## Required action
Below are some records. Return exactly the lines from the one containing "tech achievements in 2022." through the one containing "awarded third-place prizes.", both included, and only those.

Information supplied Start Marker

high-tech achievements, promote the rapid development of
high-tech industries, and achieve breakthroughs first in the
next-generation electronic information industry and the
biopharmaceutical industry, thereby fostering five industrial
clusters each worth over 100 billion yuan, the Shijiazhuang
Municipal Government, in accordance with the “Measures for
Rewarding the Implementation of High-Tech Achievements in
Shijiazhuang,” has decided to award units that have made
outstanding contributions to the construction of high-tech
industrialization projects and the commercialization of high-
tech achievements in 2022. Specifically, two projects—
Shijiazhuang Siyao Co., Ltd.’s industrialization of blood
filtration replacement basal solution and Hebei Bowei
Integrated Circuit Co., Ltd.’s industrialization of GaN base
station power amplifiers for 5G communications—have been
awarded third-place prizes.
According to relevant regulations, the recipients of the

Information supplied End Marker

## Response for this exercise
tech achievements in 2022. Specifically, two projects—
Shijiazhuang Siyao Co., Ltd.’s industrialization of blood
filtration replacement basal solution and Hebei Bowei
Integrated Circuit Co., Ltd.’s industrialization of GaN base
station power amplifiers for 5G communications—have been
awarded third-place prizes.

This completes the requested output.